**Task to complete:** Copy out each line of the listing that has the word "press" in it.

**Data segment:**
════════

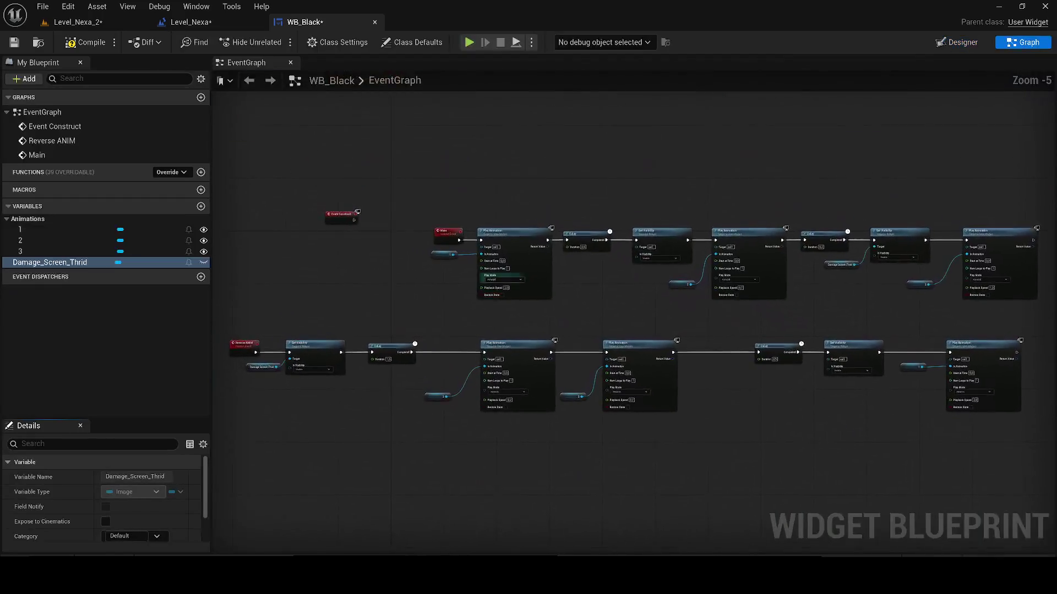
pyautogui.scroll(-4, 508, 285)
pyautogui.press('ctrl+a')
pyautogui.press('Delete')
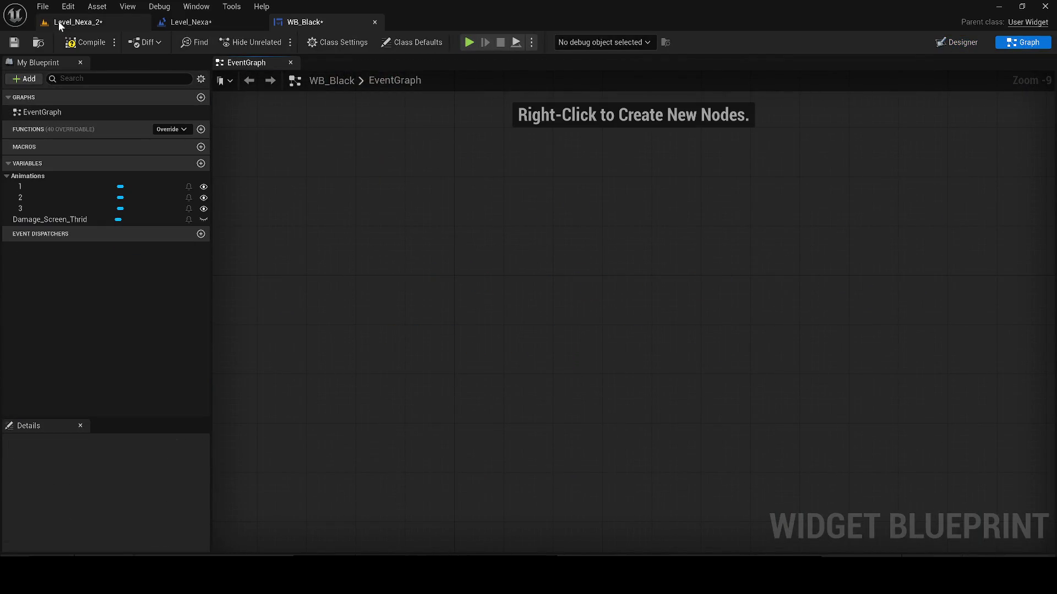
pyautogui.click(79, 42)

════════

**Result of this task:**
pyautogui.press('ctrl+a')
pyautogui.press('Delete')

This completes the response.